D. Asas Kompatibilitas
Pada dasarnya, UU No. 17 Tahun 2003 tentang Keuangan Negara, UU No. 1 Tahun 2004 tentang
Perbendaharaan Negara, dan UU No. 15 Tahun 2004 tentang Pemeriksaan Pengelolaan dan
Tanggung Jawab Keuangan Negara telah mengikuti prinsip kompatibilitas dalam pengelolaan
keuangan negara. Kenyataan ini dimuat dalam
Pasal 35 ayat (2) UU No. 17 Tahun 2003 tentang Keuangan Nega bahwa setiap orang yang
diberi tugas menerima, menyimpa membayar dan/atau menyerahkan uang atau surat
berharga ata barang-barang negara adalah bendahara yang wajib menyampaikan laporan
pertanggungjawaban kepada BPK. Sementara itu, menung pasal tersebut ayat (3), setiap
bendahara sebagaimana dimaksud dalam ayat (2) bertanggung jawab secara pribadi atas
kerugian keuangan negara yang berada dalam pengurusannya.

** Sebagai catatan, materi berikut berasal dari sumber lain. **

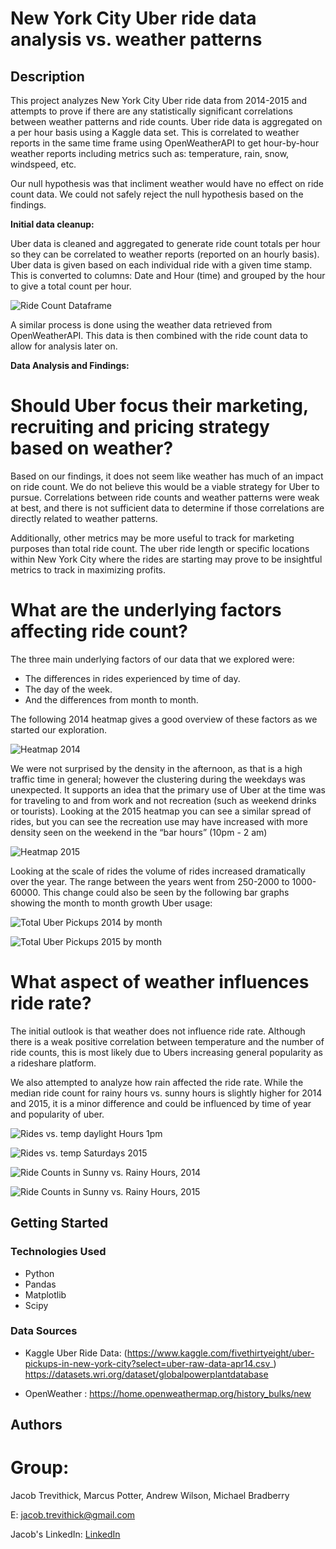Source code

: # New York City Uber ride data analysis vs. weather patterns

## Description

This project analyzes New York City Uber ride data from 2014-2015 and attempts to prove if there are any statistically significant correlations between weather patterns and ride counts. Uber ride data is aggregated on a per hour basis using a Kaggle data set. This is correlated to weather reports in the same time frame using OpenWeatherAPI to get hour-by-hour weather reports including metrics such as: temperature, rain, snow, windspeed, etc. 

Our null hypothesis was that incliment weather would have no effect on ride count data. We could not safely reject the null hypothesis based on the findings.


**Initial data cleanup:**

Uber data is cleaned and aggregated to generate ride count totals per hour so they can be correlated to weather reports (reported on an hourly basis). Uber data is given based on each individual ride with a given time stamp. This is converted to columns: Date and Hour (time) and grouped by the hour to give a total count per hour.

![Ride Count Dataframe](https://github.com/JacobTrevithick/Uber-Ride-Count-Weather-Analysis/blob/main/Images/Ride_count_df.png)

A similar process is done using the weather data retrieved from OpenWeatherAPI. This data is then combined with the ride count data to allow for analysis later on.

**Data Analysis and Findings:**

# Should Uber focus their marketing, recruiting and pricing strategy based on weather?

Based on our findings, it does not seem like weather has much of an impact on ride count. We do not believe this would be a viable strategy for Uber to pursue. Correlations between ride counts and weather patterns were weak at best, and there is not sufficient data to determine if those correlations are directly related to weather patterns.

Additionally, other metrics may be more useful to track for marketing purposes than total ride count. The uber ride length or specific locations within New York City where the rides are starting may prove to be insightful metrics to track in maximizing profits.

# What are the underlying factors affecting ride count?

The three main underlying factors of our data that we explored were:
* The differences in rides experienced by time of day.
* The day of the week.
* And the differences from month to month.

The following 2014 heatmap gives a good overview of these factors as we started our exploration. 

![Heatmap 2014](https://github.com/JacobTrevithick/Uber-Ride-Count-Weather-Analysis/blob/main/Images/Heatmap_ridecount_over_day_and_hour_2014.png)

We were not surprised by the density in the afternoon, as that is a high traffic time in general; however the clustering during the weekdays was unexpected. It supports an idea that the primary use of Uber at the time was for traveling to and from work and not recreation (such as weekend drinks or tourists). Looking at the 2015 heatmap you can see a similar spread of rides, but you can see the recreation use may have increased with more density seen on the weekend in the “bar hours” (10pm - 2 am)

![Heatmap 2015](https://github.com/JacobTrevithick/Uber-Ride-Count-Weather-Analysis/blob/main/Images/Heatmap_ridecount_over_day_and_hour_2015.png)

Looking at the scale of rides the volume of rides increased dramatically over the year. The range between the years went from 250-2000 to 1000-60000. This change could also be seen by the following bar graphs showing the month to month growth Uber usage:

![Total Uber Pickups 2014 by month](https://github.com/JacobTrevithick/Uber-Ride-Count-Weather-Analysis/blob/main/Images/Total_Uberpickups_by_month_2014.png)

![Total Uber Pickups 2015 by month](https://github.com/JacobTrevithick/Uber-Ride-Count-Weather-Analysis/blob/main/Images/Total_Uberpickups_by_month_2015.png)

#  What aspect of weather influences ride rate?

The initial outlook is that weather does not influence ride rate. Although there is a weak positive correlation between temperature and the number of ride counts, this is most likely due to Ubers increasing general popularity as a rideshare platform.

We also attempted to analyze how rain affected the ride rate. While the median ride count for rainy hours vs. sunny hours is slightly higher for 2014 and 2015, it is a minor difference and could be influenced by time of year and popularity of uber.

![Rides vs. temp daylight Hours 1pm](https://github.com/JacobTrevithick/Uber-Ride-Count-Weather-Analysis/blob/main/Images/Rides_vs_temp_1pm_2015.png)

![Rides vs. temp Saturdays 2015](https://github.com/JacobTrevithick/Uber-Ride-Count-Weather-Analysis/blob/main/Images/Rides_vs_temp_2015.png)

![Ride Counts in Sunny vs. Rainy Hours, 2014](https://github.com/JacobTrevithick/Uber-Ride-Count-Weather-Analysis/blob/main/Images/Ride_Counts_in_Sunny_vs_Rainy_hours_2014.png)

![Ride Counts in Sunny vs. Rainy Hours, 2015](https://github.com/JacobTrevithick/Uber-Ride-Count-Weather-Analysis/blob/main/Images/Ride_Counts_in_Sunny_vs_Rainy_hours_2015.png)


## Getting Started

### Technologies Used 

* Python
* Pandas
* Matplotlib
* Scipy

### Data Sources

* Kaggle Uber Ride Data: (https://www.kaggle.com/fivethirtyeight/uber-pickups-in-new-york-city?select=uber-raw-data-apr14.csv_) https://datasets.wri.org/dataset/globalpowerplantdatabase

* OpenWeather : https://home.openweathermap.org/history_bulks/new

## Authors

# Group:
Jacob Trevithick,
Marcus Potter,
Andrew Wilson,
Michael Bradberry

E: jacob.trevithick@gmail.com

Jacob's LinkedIn: [LinkedIn](https://www.linkedin.com/in/jacob-trevithick/)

Kemudian, Pasal 62 ayat (1) UU No. 1 Tahun 2004 tentang Perbendaharaan Negara
menetapkan bahwa pengenaan ganti kerugian negara/daerah terhadap bendahara ditetapkan
oleh BPK. Pasal 22 UU No. 15 Tahun 2004 tentang Pemeriksaan Pengelolaan dan Tanggung
Jawab Keuangan Negara mengatur lebih lanjut tentang proses penyelesaian kerugian negara
terhadap bendahara, khususnya ayat (4), yakni tata cara penyelesaian ganti kerugian
negara/daerah terhadap bendahara ditetapkan oleh BPK setelah berkonsultasi dengan
Pemerintah.
Berhubung dengan masuknya prinsip kompatibilitas dalam UU yang baru, bendahara
pengeluaran/penerimaan yang ada pada Pengguna anggaran/kuasa pengguna anggaran tidak
bertanggung jawab secara hierarkis pada atasannya, tetapi bertanggung jawab secara
fungsional kepada Menteri Keuangan selaku bendahara Umum negara.